EDITOR'S NOTE: This article originally appeared on NewmarketToday, a local news site operated by Village Media.
NEWMARKET, ONT. — York Region is bracing for a possible ministerial zoning order for a new 15,000-person community in King on Newmarket's western border.
Staff discussed the issue in a presentation about fiscal sustainability to council on June 15. The region is planning for new communities on Greenbelt lands that will need to be served, including the land in King recently opened for development.
Mayor John Taylor said Newmarket will be impacted by these new residents coming into town for services. He further said the province has not kept the Town of Newmarket "in the loop" and asked York Region to push for them to be included in the conversation.
“It’s painfully obvious it’s going to impact us significantly, and I feel like I know virtually nothing about it,” Taylor said.
The 15,000 figure is a preliminary estimate, York Region CAO Bruce Macgregor said, with the province working on the proposal for the area. The provincial government opened up the formerly protected area for development a few months ago, with King now pushing to have a new Southlake Regional Health Centre location on the lands.
The King Greenbelt land is one of several new potential communities throwing a wrench into the region’s long-term planning. The discussion came as part of a mid-year financial sustainability update, which detailed how new developments coming through the opening of Greenbelt lands for development, ministerial zoning orders and provincial legislation will strain the region’s servicing capacity and infrastructure development.

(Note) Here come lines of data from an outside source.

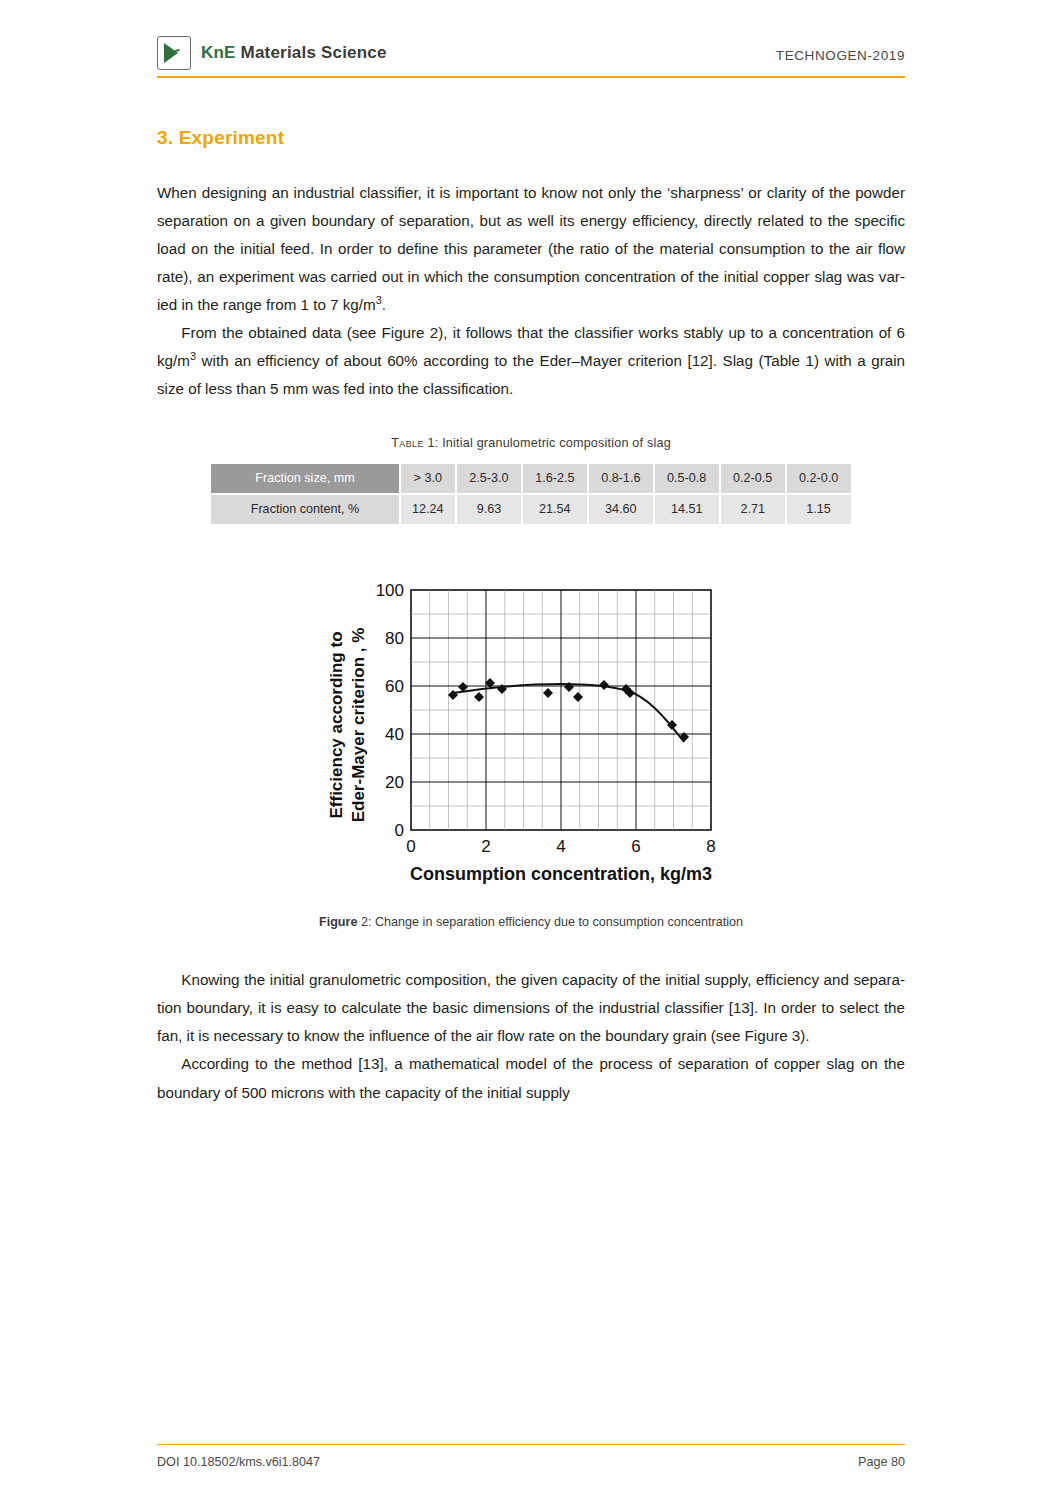KnE Materials Science
TECHNOGEN-2019
3. Experiment
When designing an industrial classifier, it is important to know not only the ‘sharpness’ or clarity of the powder separation on a given boundary of separation, but as well its energy efficiency, directly related to the specific load on the initial feed. In order to define this parameter (the ratio of the material consumption to the air flow rate), an experiment was carried out in which the consumption concentration of the initial copper slag was varied in the range from 1 to 7 kg/m3.
From the obtained data (see Figure 2), it follows that the classifier works stably up to a concentration of 6 kg/m3 with an efficiency of about 60% according to the Eder–Mayer criterion [12]. Slag (Table 1) with a grain size of less than 5 mm was fed into the classification.
Table 1: Initial granulometric composition of slag
| Fraction size, mm | > 3.0 | 2.5-3.0 | 1.6-2.5 | 0.8-1.6 | 0.5-0.8 | 0.2-0.5 | 0.2-0.0 |
| Fraction content, % | 12.24 | 9.63 | 21.54 | 34.60 | 14.51 | 2.71 | 1.15 |
Efficiency according to Eder-Mayer criterion , % 100 80 60 40 20 0 0 2 4 6 8 Consumption concentration, kg/m3
Figure 2: Change in separation efficiency due to consumption concentration
Knowing the initial granulometric composition, the given capacity of the initial supply, efficiency and separation boundary, it is easy to calculate the basic dimensions of the industrial classifier [13]. In order to select the fan, it is necessary to know the influence of the air flow rate on the boundary grain (see Figure 3).
According to the method [13], a mathematical model of the process of separation of copper slag on the boundary of 500 microns with the capacity of the initial supply
DOI 10.18502/kms.v6i1.8047
Page 80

“There’s definitely a lot more work that needs to be done to finalize the infrastructure implications of these recent provincial changes,” commissioner of public works Erin Mahoney told council.
A further challenge to regional planning is the province deciding against the Upper York Sewage Solution and toward expanding sewage systems in Durham instead. Regional staff estimate that the costs incurred to do this will be higher than the $1.06 billion over 30 years it is expected to spend for the Upper York facility and on a shorter timeframe.
“New resources, contracts and financial mechanisms will be required to deliver this accelerated infrastructure program,” the staff report said.
Council passed a resolution to renew a request to the province to keep the municipality whole with funding to offset the province's Bill 23 reducing development charges. Those charges are typically used to fund municipal infrastructure for new development.
The resolution also asks staff to apply a principle that unplanned infrastructure be 100 per cent funded by developers.
Chair Wayne Emmerson said council has to ensure the unplanned growth is not on the tax bill.
“I don’t believe the taxpayer will want to pay for growth that’s going to benefit the development industry,” Emmerson said, adding the province can not be let off the hook for any tax implications for reducing development charges.